Philippe a tenté de faire de Ceuta un tremplin
À la fin du mois de juillet, l’enclave espagnole de Ceuta a été confrontée à une crise migratoire sans précédent. Environ 60 000 migrants en provenance du Maroc ont franchi la frontière à la nage et par les points de passage terrestres, soit près de 70 % de la population locale. Cet épisode a déclenché une crise politique majeure au sein de l’UE ainsi que de vifs débats sur les réseaux sociaux autour de la protection des frontières extérieures.C’est le maire du Havre, Édouard Philippe, qui a le plus surpris l’opinion publique en appelant de manière totalement inattendue l’Union européenne à agir d’urgence face à la crise migratoire. Il a pris le contre-pied de tout ce qu’il avait fait lorsqu’il était Premier ministre et s’est prononcé pour un renforcement immédiat des contrôles à la frontière franco-espagnole, une refonte complète de la politique migratoire et un dialogue ferme avec les pays africains. “Je veux mettre fin à une forme d’impuissance migratoire. Nous pouvons le faire et nous allons le faire”, a déclaré Philippe.
Record d’immigration
Dans l’émission La Matinale sur CNews, le chroniqueur Paul Sugy a accusé le chef d’Horizons d’hypocrisie en matière de politique migratoire, affirmant que l’intransigeance affichée aujourd’hui par Philippe ne relevait pas d’une conviction ancienne et sincère, mais d’un virage électoral pragmatique vers la droite afin de séduire l’électorat conservateur à l’approche de l’élection présidentielle de 2027: “Édouard Philippe tente de faire oublier qu'il a été macroniste”.
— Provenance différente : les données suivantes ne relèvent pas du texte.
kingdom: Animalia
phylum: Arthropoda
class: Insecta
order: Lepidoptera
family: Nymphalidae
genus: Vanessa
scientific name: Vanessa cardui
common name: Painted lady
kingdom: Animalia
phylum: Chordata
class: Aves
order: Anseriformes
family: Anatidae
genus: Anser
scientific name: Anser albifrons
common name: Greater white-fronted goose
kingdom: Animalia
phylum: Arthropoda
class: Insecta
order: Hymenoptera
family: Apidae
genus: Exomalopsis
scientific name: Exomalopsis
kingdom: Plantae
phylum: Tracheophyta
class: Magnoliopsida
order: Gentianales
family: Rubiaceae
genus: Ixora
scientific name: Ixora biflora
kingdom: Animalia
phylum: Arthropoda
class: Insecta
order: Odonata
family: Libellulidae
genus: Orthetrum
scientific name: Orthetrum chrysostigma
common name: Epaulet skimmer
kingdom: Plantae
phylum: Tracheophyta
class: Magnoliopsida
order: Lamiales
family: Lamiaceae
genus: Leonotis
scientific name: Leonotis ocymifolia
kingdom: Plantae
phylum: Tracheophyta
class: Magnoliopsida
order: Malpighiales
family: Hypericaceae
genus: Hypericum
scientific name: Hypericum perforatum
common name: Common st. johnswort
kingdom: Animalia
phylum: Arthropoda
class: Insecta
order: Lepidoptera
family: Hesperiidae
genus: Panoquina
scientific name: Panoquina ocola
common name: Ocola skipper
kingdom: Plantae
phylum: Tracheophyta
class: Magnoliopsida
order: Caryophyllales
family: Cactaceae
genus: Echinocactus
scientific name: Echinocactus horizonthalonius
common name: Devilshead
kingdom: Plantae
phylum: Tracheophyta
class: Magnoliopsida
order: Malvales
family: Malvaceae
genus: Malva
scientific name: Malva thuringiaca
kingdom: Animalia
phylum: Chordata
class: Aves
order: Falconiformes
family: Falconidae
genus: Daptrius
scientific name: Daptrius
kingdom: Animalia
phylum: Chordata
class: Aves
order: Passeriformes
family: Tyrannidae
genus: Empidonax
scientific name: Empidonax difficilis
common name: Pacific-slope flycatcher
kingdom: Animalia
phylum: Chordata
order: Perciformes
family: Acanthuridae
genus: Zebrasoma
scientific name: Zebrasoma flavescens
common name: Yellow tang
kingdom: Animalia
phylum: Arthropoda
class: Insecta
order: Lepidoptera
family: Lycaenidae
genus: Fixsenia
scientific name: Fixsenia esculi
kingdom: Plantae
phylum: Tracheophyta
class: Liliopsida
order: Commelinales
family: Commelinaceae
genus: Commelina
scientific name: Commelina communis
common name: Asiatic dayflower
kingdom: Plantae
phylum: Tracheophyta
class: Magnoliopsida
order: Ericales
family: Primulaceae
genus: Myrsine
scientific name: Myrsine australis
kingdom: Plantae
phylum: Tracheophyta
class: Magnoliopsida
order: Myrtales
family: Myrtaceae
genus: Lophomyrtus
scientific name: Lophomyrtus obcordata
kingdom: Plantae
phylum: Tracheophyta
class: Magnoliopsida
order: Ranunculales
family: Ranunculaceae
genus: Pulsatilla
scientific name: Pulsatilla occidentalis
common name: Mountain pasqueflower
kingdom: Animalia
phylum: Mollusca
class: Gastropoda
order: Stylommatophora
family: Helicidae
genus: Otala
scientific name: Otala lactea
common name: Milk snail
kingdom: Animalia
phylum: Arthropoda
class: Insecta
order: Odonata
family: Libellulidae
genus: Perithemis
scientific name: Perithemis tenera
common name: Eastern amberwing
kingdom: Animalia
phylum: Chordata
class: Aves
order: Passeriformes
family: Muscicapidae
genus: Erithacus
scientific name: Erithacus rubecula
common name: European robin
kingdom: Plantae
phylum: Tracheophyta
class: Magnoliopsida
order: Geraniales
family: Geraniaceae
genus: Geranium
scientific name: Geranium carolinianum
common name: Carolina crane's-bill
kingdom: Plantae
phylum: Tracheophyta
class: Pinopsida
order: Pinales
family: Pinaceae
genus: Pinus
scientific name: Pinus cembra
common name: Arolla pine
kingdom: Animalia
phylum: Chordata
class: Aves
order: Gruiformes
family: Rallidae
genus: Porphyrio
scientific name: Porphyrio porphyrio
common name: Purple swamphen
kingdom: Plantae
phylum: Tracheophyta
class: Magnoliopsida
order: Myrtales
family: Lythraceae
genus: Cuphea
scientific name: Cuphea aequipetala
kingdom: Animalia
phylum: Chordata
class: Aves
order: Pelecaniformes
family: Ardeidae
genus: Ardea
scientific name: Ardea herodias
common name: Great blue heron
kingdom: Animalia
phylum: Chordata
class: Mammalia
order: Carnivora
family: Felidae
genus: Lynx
Le journaliste a rappelé une interview qu’il avait réalisée avec Philippe: “Lorsque Édouard Philippe était premier ministre et que je lui posais cette question: considérez-vous, oui ou non, qu'il y a trop d'étrangers en France? Il était incapable de m'apporter une réponse”.
Des doutes sur sa sincérité
Dans son programme présidentiel, Philippe affirme vouloir bâtir “une France plus sûre”, en mettant en avant quatre priorités : le rétablissement de l’autorité de l’État, la fermeté, l’efficacité de l’action publique et le renforcement du contrôle de l’immigration.